Search code examples
sqlsql-servergroup-by

Select rows where the combination of two columns is unique and we only display rows where the first column is not unique


I have an order line table that looks like this:

ID Order ID Product Reference Variant
1 1 Banana Green
2 1 Banana Yellow
3 2 Apple Green
4 2 Banana Brown
5 3 Apple Red
6 3 Apple Yellow
7 4 Apple Yellow
8 4 Banana Green
9 4 Banana Yellow
10 4 Pear Green
11 4 Pear Green
12 4 Pear Green

I want to know how often people place an order with a combination of different fruit products. I want to know the orderId for that situation and which productReference was combined in the orders.

I only care about the product, not the variant.

I would imagine the desired output looking like this - a simple table output that gives insight in what product combos are ordered:

Order ID Product
2 Banana
2 Apple
4 Banana
4 Apple
4 Pear

I just need data output of the combination Banana+Apple and Banana+Apple+Pear happening so I can get more insight in the frequency of how often this happens.
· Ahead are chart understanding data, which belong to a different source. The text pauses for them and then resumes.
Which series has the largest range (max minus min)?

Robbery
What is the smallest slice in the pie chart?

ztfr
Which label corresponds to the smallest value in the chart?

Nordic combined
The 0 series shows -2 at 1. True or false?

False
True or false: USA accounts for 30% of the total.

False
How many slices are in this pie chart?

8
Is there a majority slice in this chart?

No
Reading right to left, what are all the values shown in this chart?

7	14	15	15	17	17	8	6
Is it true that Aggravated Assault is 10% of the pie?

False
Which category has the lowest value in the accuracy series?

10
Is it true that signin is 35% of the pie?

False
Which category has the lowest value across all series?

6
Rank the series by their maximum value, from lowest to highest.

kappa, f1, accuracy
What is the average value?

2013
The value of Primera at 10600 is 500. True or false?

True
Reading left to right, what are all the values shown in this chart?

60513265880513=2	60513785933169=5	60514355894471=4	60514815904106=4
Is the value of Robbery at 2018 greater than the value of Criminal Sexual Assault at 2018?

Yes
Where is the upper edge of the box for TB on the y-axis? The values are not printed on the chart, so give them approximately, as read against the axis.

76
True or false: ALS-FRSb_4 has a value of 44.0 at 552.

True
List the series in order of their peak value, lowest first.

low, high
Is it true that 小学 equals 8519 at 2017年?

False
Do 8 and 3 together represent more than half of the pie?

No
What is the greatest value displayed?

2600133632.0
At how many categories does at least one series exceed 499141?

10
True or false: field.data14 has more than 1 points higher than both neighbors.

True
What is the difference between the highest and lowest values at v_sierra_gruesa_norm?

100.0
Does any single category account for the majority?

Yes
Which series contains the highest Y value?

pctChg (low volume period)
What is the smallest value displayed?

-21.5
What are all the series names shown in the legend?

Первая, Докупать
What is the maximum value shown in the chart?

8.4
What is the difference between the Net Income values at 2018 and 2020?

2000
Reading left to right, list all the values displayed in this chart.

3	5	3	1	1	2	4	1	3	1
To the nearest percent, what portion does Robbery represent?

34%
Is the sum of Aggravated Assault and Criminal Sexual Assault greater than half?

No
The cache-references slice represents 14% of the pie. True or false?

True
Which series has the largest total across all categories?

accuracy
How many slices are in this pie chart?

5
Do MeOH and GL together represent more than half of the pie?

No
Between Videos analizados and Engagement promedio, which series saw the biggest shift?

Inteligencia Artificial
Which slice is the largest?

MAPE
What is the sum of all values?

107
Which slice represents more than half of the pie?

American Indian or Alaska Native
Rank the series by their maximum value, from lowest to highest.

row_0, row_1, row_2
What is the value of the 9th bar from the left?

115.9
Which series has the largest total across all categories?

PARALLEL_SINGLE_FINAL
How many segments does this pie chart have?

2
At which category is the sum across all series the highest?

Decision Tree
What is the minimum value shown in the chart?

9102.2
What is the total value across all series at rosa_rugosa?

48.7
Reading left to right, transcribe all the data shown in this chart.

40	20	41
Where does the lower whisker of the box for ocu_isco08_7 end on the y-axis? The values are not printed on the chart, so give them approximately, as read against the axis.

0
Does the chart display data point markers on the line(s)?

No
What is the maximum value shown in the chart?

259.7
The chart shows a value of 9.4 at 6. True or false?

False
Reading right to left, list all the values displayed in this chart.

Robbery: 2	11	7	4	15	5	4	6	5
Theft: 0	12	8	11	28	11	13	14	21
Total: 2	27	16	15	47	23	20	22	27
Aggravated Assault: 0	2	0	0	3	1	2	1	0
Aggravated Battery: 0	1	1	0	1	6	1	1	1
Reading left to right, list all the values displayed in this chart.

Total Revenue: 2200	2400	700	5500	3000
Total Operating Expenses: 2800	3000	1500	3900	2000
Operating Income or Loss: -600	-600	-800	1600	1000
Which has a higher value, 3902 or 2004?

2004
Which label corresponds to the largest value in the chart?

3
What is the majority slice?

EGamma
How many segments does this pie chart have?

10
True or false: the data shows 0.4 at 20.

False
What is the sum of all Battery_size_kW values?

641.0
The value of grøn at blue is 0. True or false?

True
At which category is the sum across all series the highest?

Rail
We expect most of our customers to only order Apple, Banana or Pear products, but that assumption needs to be verified.

Problem

I kind of get stuck after the first step.

select orderId, productReference, count(*) as amount
from OrderLines
group by orderId, productReference

This outputs:

Order ID Product Reference amount
1 Banana 2
2 Apple 1
2 Banana 1
3 Apple 2
4 Apple 1
4 Banana 2
4 Pear 3

I just don't know how to move on from this step to get the data I want.


Solution

  • You can use a window count() over()

    select * 
    from
    (   
        select orderId, productReference, count(*) as amount
           , count(productReference) over(partition by orderId) np
        from OrderLines
        group by orderId, productReference    
    ) t
    where np > 1